WORK ORDER:
What is needed is an exact copy of every record below.

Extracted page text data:

>>

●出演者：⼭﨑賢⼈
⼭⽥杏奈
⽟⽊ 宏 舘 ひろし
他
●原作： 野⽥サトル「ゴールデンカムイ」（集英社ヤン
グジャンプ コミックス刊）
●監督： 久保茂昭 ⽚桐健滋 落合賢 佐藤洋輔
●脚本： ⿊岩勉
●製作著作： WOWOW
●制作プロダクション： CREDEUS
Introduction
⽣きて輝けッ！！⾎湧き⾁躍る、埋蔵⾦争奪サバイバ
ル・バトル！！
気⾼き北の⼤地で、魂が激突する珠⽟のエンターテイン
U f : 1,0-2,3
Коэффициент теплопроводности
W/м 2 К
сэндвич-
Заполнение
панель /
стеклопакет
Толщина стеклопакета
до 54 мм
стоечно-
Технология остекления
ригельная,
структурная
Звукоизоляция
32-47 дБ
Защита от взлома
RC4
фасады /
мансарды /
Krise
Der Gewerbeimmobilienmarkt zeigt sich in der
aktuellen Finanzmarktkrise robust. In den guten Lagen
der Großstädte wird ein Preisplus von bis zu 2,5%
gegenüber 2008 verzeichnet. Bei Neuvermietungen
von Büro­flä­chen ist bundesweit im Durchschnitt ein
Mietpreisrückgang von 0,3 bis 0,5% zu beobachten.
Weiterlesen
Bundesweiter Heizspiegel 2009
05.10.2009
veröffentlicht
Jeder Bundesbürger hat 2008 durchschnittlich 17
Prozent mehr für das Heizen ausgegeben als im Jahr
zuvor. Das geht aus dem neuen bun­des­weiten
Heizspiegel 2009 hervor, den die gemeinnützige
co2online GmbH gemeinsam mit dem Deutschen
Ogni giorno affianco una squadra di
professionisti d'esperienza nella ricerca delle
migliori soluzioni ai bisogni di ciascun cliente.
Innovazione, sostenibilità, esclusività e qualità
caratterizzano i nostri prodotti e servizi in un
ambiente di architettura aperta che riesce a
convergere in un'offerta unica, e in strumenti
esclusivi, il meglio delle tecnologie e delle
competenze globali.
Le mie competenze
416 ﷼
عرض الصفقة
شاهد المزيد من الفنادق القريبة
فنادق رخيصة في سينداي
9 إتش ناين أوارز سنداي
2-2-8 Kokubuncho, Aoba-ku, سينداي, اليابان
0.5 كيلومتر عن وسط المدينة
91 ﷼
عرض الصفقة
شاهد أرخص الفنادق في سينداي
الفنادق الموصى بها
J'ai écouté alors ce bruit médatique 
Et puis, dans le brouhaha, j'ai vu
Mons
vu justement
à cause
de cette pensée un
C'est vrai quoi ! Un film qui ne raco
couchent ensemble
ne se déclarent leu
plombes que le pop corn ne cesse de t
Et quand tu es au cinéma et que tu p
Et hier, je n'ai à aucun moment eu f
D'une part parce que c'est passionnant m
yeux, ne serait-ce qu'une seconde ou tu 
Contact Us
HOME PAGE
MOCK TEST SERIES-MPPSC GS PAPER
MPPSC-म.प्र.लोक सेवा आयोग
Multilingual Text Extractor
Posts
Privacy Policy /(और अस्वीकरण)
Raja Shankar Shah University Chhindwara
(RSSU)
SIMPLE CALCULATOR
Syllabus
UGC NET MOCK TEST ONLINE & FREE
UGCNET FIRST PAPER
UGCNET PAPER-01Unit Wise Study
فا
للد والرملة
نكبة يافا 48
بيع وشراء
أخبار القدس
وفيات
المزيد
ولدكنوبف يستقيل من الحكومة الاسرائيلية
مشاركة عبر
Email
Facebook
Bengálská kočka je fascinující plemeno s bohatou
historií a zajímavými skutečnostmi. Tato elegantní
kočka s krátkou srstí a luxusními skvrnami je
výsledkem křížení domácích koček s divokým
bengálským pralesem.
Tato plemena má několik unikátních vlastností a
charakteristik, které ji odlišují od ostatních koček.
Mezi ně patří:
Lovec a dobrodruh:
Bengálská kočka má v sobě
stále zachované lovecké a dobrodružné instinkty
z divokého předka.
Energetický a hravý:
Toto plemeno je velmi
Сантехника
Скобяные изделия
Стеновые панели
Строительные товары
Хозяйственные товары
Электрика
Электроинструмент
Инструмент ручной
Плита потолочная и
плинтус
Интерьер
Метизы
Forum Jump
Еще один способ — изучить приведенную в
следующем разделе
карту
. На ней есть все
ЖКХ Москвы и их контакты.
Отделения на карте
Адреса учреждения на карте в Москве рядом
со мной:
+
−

<<

TASK OUTPUT:
●出演者：⼭﨑賢⼈
⼭⽥杏奈
⽟⽊ 宏 舘 ひろし
他
●原作： 野⽥サトル「ゴールデンカムイ」（集英社ヤン
グジャンプ コミックス刊）
●監督： 久保茂昭 ⽚桐健滋 落合賢 佐藤洋輔
●脚本： ⿊岩勉
●製作著作： WOWOW
●制作プロダクション： CREDEUS
Introduction
⽣きて輝けッ！！⾎湧き⾁躍る、埋蔵⾦争奪サバイバ
ル・バトル！！
気⾼き北の⼤地で、魂が激突する珠⽟のエンターテイン
U f : 1,0-2,3
Коэффициент теплопроводности
W/м 2 К
сэндвич-
Заполнение
панель /
стеклопакет
Толщина стеклопакета
до 54 мм
стоечно-
Технология остекления
ригельная,
структурная
Звукоизоляция
32-47 дБ
Защита от взлома
RC4
фасады /
мансарды /
Krise
Der Gewerbeimmobilienmarkt zeigt sich in der
aktuellen Finanzmarktkrise robust. In den guten Lagen
der Großstädte wird ein Preisplus von bis zu 2,5%
gegenüber 2008 verzeichnet. Bei Neuvermietungen
von Büro­flä­chen ist bundesweit im Durchschnitt ein
Mietpreisrückgang von 0,3 bis 0,5% zu beobachten.
Weiterlesen
Bundesweiter Heizspiegel 2009
05.10.2009
veröffentlicht
Jeder Bundesbürger hat 2008 durchschnittlich 17
Prozent mehr für das Heizen ausgegeben als im Jahr
zuvor. Das geht aus dem neuen bun­des­weiten
Heizspiegel 2009 hervor, den die gemeinnützige
co2online GmbH gemeinsam mit dem Deutschen
Ogni giorno affianco una squadra di
professionisti d'esperienza nella ricerca delle
migliori soluzioni ai bisogni di ciascun cliente.
Innovazione, sostenibilità, esclusività e qualità
caratterizzano i nostri prodotti e servizi in un
ambiente di architettura aperta che riesce a
convergere in un'offerta unica, e in strumenti
esclusivi, il meglio delle tecnologie e delle
competenze globali.
Le mie competenze
416 ﷼
عرض الصفقة
شاهد المزيد من الفنادق القريبة
فنادق رخيصة في سينداي
9 إتش ناين أوارز سنداي
2-2-8 Kokubuncho, Aoba-ku, سينداي, اليابان
0.5 كيلومتر عن وسط المدينة
91 ﷼
عرض الصفقة
شاهد أرخص الفنادق في سينداي
الفنادق الموصى بها
J'ai écouté alors ce bruit médatique 
Et puis, dans le brouhaha, j'ai vu
Mons
vu justement
à cause
de cette pensée un
C'est vrai quoi ! Un film qui ne raco
couchent ensemble
ne se déclarent leu
plombes que le pop corn ne cesse de t
Et quand tu es au cinéma et que tu p
Et hier, je n'ai à aucun moment eu f
D'une part parce que c'est passionnant m
yeux, ne serait-ce qu'une seconde ou tu 
Contact Us
HOME PAGE
MOCK TEST SERIES-MPPSC GS PAPER
MPPSC-म.प्र.लोक सेवा आयोग
Multilingual Text Extractor
Posts
Privacy Policy /(और अस्वीकरण)
Raja Shankar Shah University Chhindwara
(RSSU)
SIMPLE CALCULATOR
Syllabus
UGC NET MOCK TEST ONLINE & FREE
UGCNET FIRST PAPER
UGCNET PAPER-01Unit Wise Study
فا
للد والرملة
نكبة يافا 48
بيع وشراء
أخبار القدس
وفيات
المزيد
ولدكنوبف يستقيل من الحكومة الاسرائيلية
مشاركة عبر
Email
Facebook
Bengálská kočka je fascinující plemeno s bohatou
historií a zajímavými skutečnostmi. Tato elegantní
kočka s krátkou srstí a luxusními skvrnami je
výsledkem křížení domácích koček s divokým
bengálským pralesem.
Tato plemena má několik unikátních vlastností a
charakteristik, které ji odlišují od ostatních koček.
Mezi ně patří:
Lovec a dobrodruh:
Bengálská kočka má v sobě
stále zachované lovecké a dobrodružné instinkty
z divokého předka.
Energetický a hravý:
Toto plemeno je velmi
Сантехника
Скобяные изделия
Стеновые панели
Строительные товары
Хозяйственные товары
Электрика
Электроинструмент
Инструмент ручной
Плита потолочная и
плинтус
Интерьер
Метизы
Forum Jump
Еще один способ — изучить приведенную в
следующем разделе
карту
. На ней есть все
ЖКХ Москвы и их контакты.
Отделения на карте
Адреса учреждения на карте в Москве рядом
со мной:
+
−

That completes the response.